Once the physician advisor makes a recommendation, the treating physician may change the order, if appropriate.

The concurrent utilization review process should be documented at every step either in the patient’s chart or using a utilization review platform. Demonstrating a consistent utilization management process for every patient will help hospitals appeal claim denials based on medical necessity.

A comprehensive utilization management strategy can help hospitals achieve a higher success rate during the appeals process. 

Despite flagging more claims as improper payments, hospitals told the AHA that 62 percent of Medicare RAC denial appeals were overturned in favor of the provider by the end of 2016.

Preventing claims denials and medical necessity reviews hinges on good clinical documentation – and good documentation requires intervention from clinical documentation improvement (CDI) specialists. CDI specialists can identify if physicians failed to document key activities that caused a case manager to flag the service as medically unnecessary.

CDI specialists can regularly reinforce strategies for properly documenting patient cases, which will prevent medical necessity questions and denials.

“If the patient needs to be in the hospital, emphasize why in the chart,” said David Schechter, MD, in Family Practice Management. “If the patient’s status is ‘observation’ or ‘24-hour stay’ rather than ‘admission,’ make that clear; it will matter to some insurers.”

“If the patient is unstable, specify how. Document the patient’s acute needs (e.g., ‘unable to stand or walk to the bathroom,’ ‘still febrile,’ ‘vomiting every four hours despite IV Compazine’) rather than simply stating that the patient has acute needs. Emphasize in the progress note any abnormal physical exam findings, vital signs or lab values.”

Clinical documentation should be able to answer a series of basic questions from utilization reviewers, including:

  • Are the patient’s vital signs stable?
  • Has the provider made a diagnosis?
  • Has a treatment plan been started and modified, if appropriate?
  • What acute needs are present? Can lower care levels address these needs?
  • Has the provider considered alternatives to hospitalization? Why are alternative care settings not appropriate?

Hospitals can be proactive by ensuring clinical documentation supports the course of treatment, making it easier for utilization reviewers and payers to make a final decision about appropriateness.

Hospital utilization management programs should also target inpatient admissions for reviews. Inpatient admissions are a major reason for claim denials and RAC audits because they are big-ticket services.

“If the patient needs to be in the hospital, emphasize why in the chart."

The average national cost per inpatient stay was $11,259 in 2015, according to the most recent data from the Healthcare Cost and Utilization Project. As a result, hospital care accounted for the largest component of overall healthcare spending.

Payers are looking to reduce inpatient hospital costs by scrutinizing the medical necessity of inpatient stays more than other hospital services. The most commonly cited reason for a complex denial from Medicare RACs was inpatient coding error, the AHA reported. About 56 percent of all complex denials by the third quarter of 2016 stemmed from an inpatient stay.

Medicare RACs are also paid based on a percentage of the improper payments identified. This incentivizes auditors to focus on claims tied to higher reimbursement rates, such as those with inpatient services listed.

Utilization management is not a new concept for hospitals or health systems. CMS requires hospitals to implement utilization review plans and develop committees to address resource use and medical necessity.

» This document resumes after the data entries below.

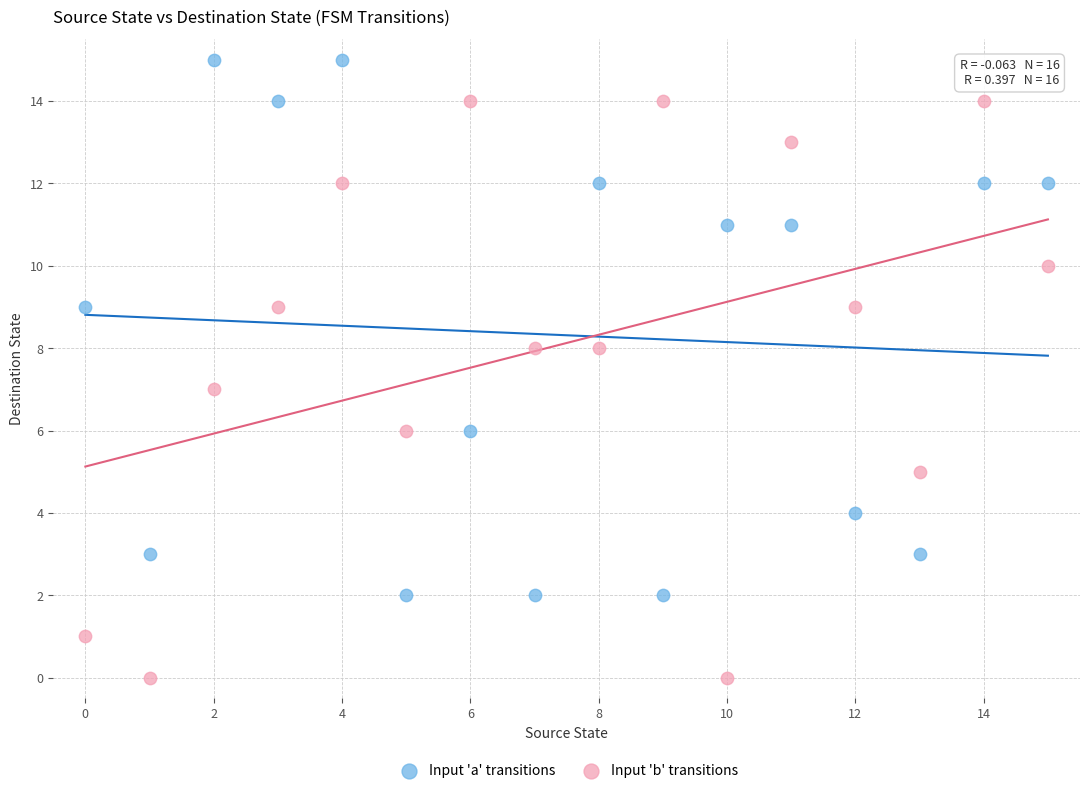

Which series contains the highest Y value?

Input 'a' transitions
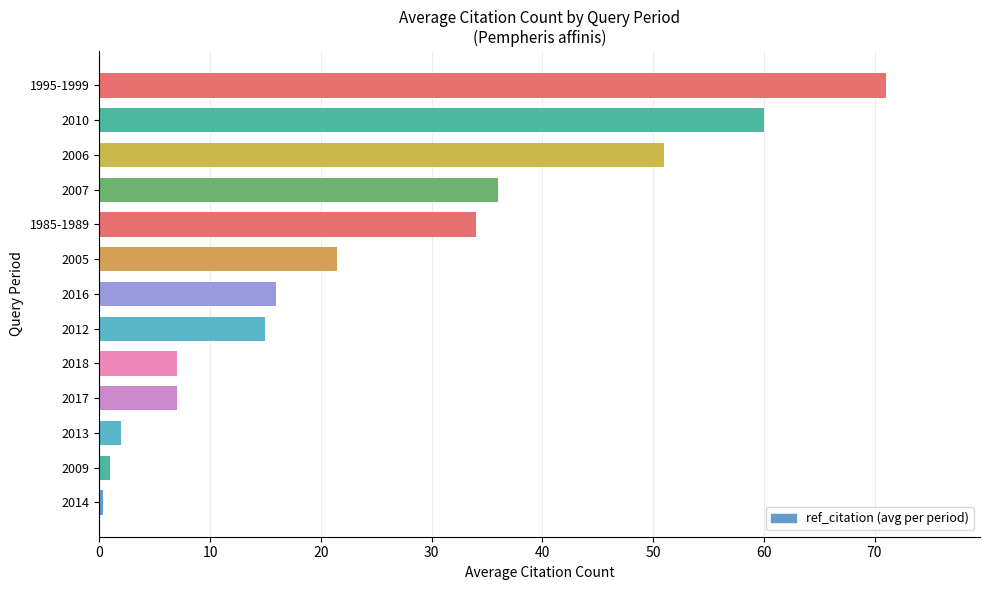

What is the maximum value shown in the chart?

71.0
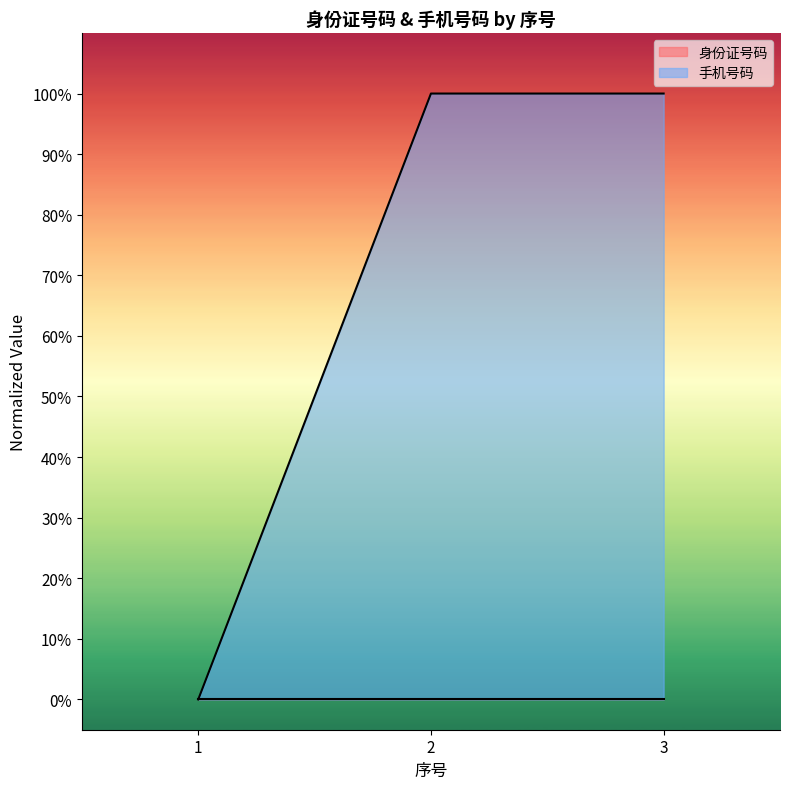

The value at 2 is 100.0. True or false?

True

However, hospital utilization management has significantly evolved since CMS started to require utilization review. As reimbursement rates drop and value-based reimbursement takes hold, ensuring that the right care is provided at the right time will be key to maximizing reimbursement.

Hospital utilization management programs are critical to helping providers deliver high-quality, cost-efficient care, resulting in decreased claim denials and healthcare costs.